Lately I've seen Christianity in a more charitable light than I used to, by ignoring literal-minded interpretations and keeping in mind that at least the mystics within the tradition are talking about the qualitative feel of headspace. For them "heaven" is THIS world seen with new eyes.

When I bring that POV to the religion's scriptures, instead of taking the fundy's interpretation as authoritative, the stories stop being some blah-blah about alleged historical events and start making sense and become meaningful... AS MYTHS.

Rationalists, looking for a little reality in the tales and believing that means finding some history in them, make themselves prosaic dolts alongside the fundies. "Well, we can assume the 'walking on water' episode is based on a *real* event.

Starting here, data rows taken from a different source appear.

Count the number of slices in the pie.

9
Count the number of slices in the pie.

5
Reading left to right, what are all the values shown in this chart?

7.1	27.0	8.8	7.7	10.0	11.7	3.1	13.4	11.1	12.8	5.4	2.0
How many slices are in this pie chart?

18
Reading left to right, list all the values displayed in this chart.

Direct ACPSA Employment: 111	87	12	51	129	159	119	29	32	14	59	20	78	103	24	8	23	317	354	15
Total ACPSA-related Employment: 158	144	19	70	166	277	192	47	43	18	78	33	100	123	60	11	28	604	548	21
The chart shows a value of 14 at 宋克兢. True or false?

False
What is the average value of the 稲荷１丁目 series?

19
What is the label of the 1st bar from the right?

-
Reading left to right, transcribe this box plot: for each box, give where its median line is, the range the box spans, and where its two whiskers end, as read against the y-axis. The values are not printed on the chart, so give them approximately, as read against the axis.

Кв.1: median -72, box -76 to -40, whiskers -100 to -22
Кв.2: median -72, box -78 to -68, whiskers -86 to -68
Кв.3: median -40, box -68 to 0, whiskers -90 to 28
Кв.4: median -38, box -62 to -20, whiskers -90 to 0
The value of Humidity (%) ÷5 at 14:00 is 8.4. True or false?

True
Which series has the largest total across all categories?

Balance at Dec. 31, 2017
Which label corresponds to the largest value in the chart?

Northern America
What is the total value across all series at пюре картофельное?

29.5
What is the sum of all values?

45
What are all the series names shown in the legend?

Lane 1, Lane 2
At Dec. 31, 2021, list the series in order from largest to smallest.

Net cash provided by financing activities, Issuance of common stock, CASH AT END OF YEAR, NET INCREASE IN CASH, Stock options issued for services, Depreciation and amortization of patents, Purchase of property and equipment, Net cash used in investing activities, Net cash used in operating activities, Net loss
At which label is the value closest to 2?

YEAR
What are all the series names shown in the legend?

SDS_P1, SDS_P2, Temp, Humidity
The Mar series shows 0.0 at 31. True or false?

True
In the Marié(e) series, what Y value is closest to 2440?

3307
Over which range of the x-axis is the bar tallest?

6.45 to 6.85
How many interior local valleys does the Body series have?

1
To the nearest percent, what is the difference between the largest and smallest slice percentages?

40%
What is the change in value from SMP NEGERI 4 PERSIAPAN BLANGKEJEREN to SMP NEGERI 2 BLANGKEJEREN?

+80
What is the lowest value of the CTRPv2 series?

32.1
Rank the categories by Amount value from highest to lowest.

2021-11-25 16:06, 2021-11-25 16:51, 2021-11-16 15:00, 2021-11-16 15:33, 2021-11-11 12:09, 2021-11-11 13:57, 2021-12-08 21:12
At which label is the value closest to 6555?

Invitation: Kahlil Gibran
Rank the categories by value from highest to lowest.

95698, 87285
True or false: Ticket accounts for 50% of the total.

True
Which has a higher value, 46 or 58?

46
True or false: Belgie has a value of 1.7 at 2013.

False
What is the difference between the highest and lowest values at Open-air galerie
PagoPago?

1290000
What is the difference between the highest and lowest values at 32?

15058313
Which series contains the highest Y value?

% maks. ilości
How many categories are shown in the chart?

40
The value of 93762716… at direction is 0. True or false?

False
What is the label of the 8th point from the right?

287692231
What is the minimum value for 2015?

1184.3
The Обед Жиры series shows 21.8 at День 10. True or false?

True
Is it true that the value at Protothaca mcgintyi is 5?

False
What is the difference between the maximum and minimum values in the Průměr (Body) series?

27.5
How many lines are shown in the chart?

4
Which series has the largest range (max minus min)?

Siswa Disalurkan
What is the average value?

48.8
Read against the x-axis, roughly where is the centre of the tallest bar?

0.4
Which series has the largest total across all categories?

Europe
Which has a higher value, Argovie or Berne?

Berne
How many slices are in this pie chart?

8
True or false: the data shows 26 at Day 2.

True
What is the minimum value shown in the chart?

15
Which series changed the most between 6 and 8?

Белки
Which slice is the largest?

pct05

Jesus stepped into shallow water, and then later someone exaggerated about it". FFS :rolleyes: Somebody walking on water is a myth's way of saying "this is a tale about transcendence of conventional reality (rather than about that conventional reality)".
 
Lately I've seen Christianity in a more charitable light than I used to, by ignoring literal-minded interpretations and keeping in mind that at least the mystics within the tradition are talking about the qualitative feel of headspace. For them "heaven" is THIS world seen with new eyes.

We all recognize the duality of a straight razor for grooming or bloodletting. And we all recognize that it is inadvisable to give a straight razor to an emotionally unstable human for their own personal grooming.

Given the emotionally unstable human desire of many in power to bring about the END of the world, why hand them a razor?